Dan Trachtenberg’s Freaky AR Story Can Come True

It’s been a whirlwind couple of years for filmmaker Dan Trachtenberg. After his breakout short film Portal: No Escape sent the internet buzzing in 2011, J.J. Abrams tapped him to helm 10 Cloverfield Lane, the delightfully different follow-up to the 2008 found-footage genre hit. Trachtenberg’s latest directorial effort is “Playtest,” an episode in Season 3 of creator Charlie Brooker’s twisted Twilight Zone-esque anthology series, Black Mirror.
 
“Playtest” focuses on a freewheeling American tourist named Cooper (Wyatt Russell), who is mourning his late father while taking a solo trip around the world. Eventually, he finds himself in London, rich in new experiences but short on cash. After a one-night stand with gaming journalist named Sonja (Hannah John-Kamen), he signs up to beta test a new augmented reality system for aShigeru Miyamoto-esque game developer for some much-needed money. What he finds when he’s taken to the gaming company’s remote facility is more horrific — and personal — than anything he could have imagined.
 
Inverse caught up with Trachtenberg and chatted about binge-watching, collaborating with Brooker, and how Big Trouble in Little China influenced “Playtest.”

,

,

What was the collaboration with Charlie Brooker like? How hands-on is he with each episode?
 
He tends to spend less time on the set, but he spends a lot of time developing the scripts and is incredibly collaborative with that. He writes pretty much every episode by himself, but we went over every page together. He does get very hands-on in post-production, especially with all the tech-related stuff.
 
He has a very specific way of seeing things, and both he and I share the same bugaboo with how tech is portrayed so often in movies and TV where it’s just totally false. These are objects we interact with all the time, so it’s important for us to be a little bit more literal with graphics or design. He always wants to be diligent in making things feel like they could happen a certain way or should happen that way. Instead of having those kinds of things be big and obvious for the audience and having them say the plot for you it’s much better to be realistic about something even if it’s supposed to be futuristic. All of us who love Black Mirror really respond to that, so it’s a direct correlation to how much time Charlie spends in the post-production process getting all that stuff right.
 
What was the approach the design and function of the AR tech in “Playtest”?
 
Everything for us was always five minutes in the future.
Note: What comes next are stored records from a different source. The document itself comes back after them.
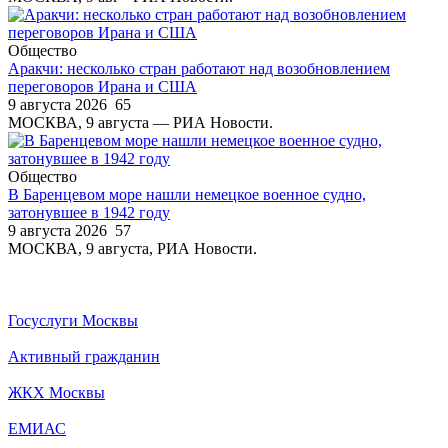
Общество
Аракчи: несколько стран работают над возобновлением
переговоров Ирана и США
9 августа 2026
65
МОСКВА, 9 августа — РИА Новости.
Общество
В Баренцевом море нашли немецкое военное судно,
затонувшее в 1942 году
9 августа 2026
57
МОСКВА, 9 августа, РИА Новости.
Госуслуги Москвы
Активный гражданин
ЖКХ Москвы
ЕМИАС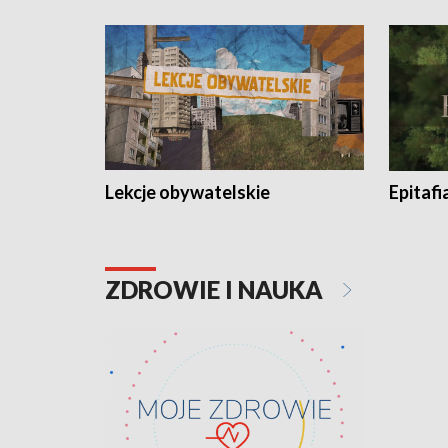
Lekcje obywatelskie
Epitafi
ZDROWIE I NAUKA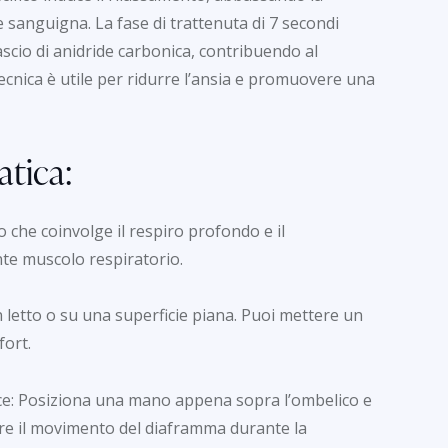
 sanguigna. La fase di trattenuta di 7 secondi
lascio di anidride carbonica, contribuendo al
cnica è utile per ridurre l’ansia e promuovere una
tica:
che coinvolge il respiro profondo e il
te muscolo respiratorio.
letto o su una superficie piana. Puoi mettere un
fort.
ce: Posiziona una mano appena sopra l’ombelico e
ntire il movimento del diaframma durante la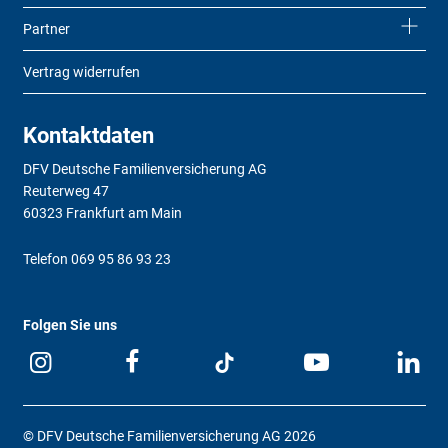
Partner
Vertrag widerrufen
Kontaktdaten
DFV Deutsche Familienversicherung AG
Reuterweg 47
60323 Frankfurt am Main
Telefon
069 95 86 93 23
Folgen Sie uns
© DFV Deutsche Familienversicherung AG 2026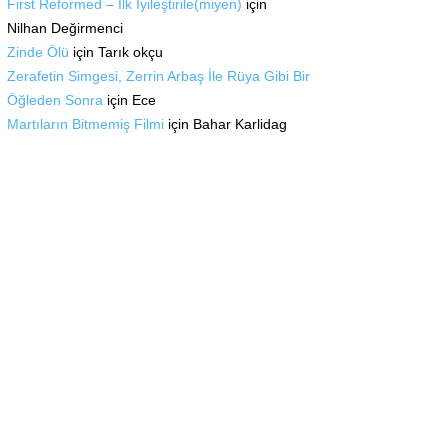
First Reformed – İlk İyileştirile(miyen)
için
Nilhan Değirmenci
Zinde Ölü
için
Tarık okçu
Zerafetin Simgesi, Zerrin Arbaş İle Rüya Gibi Bir
Öğleden Sonra
için
Ece
Martıların Bitmemiş Filmi
için
Bahar Karlidag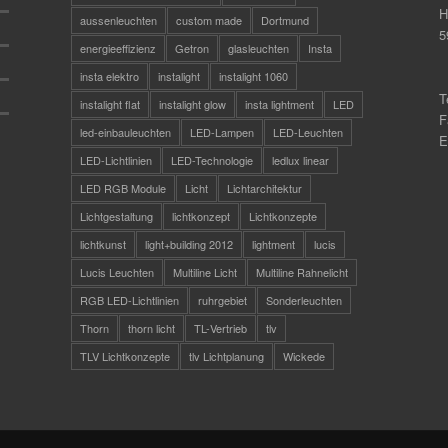
H
aussenleuchten
custom made
Dortmund
5
energieeffizienz
Getron
glasleuchten
Insta
insta elektro
instalight
instalight 1060
T
instalight flat
instalight glow
insta lightment
LED
F
led-einbauleuchten
LED-Lampen
LED-Leuchten
E
LED-Lichtlinien
LED-Technologie
ledlux linear
LED RGB Module
Licht
Lichtarchitektur
Lichtgestaltung
lichtkonzept
Lichtkonzepte
lichtkunst
light+building 2012
lightment
lucis
Lucis Leuchten
Multiline Licht
Multiline Rahnelicht
RGB LED-Lichtlinien
ruhrgebiet
Sonderleuchten
Thorn
thorn licht
TL-Vertrieb
tlv
TLV Lichtkonzepte
tlv Lichtplanung
Wickede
Right now we have Google Glass and Oculus, and our AR is the very next iteration of that. The phone interfaces in the episode are not the OS we have today but close to it.
 
Obviously for Charlie it’s about how that could be simultaneously a great thing and a terrible thing. We wanted to skew things towards being on the cusp of a dangerous execution of it, but also include an aspect of wish fulfillment.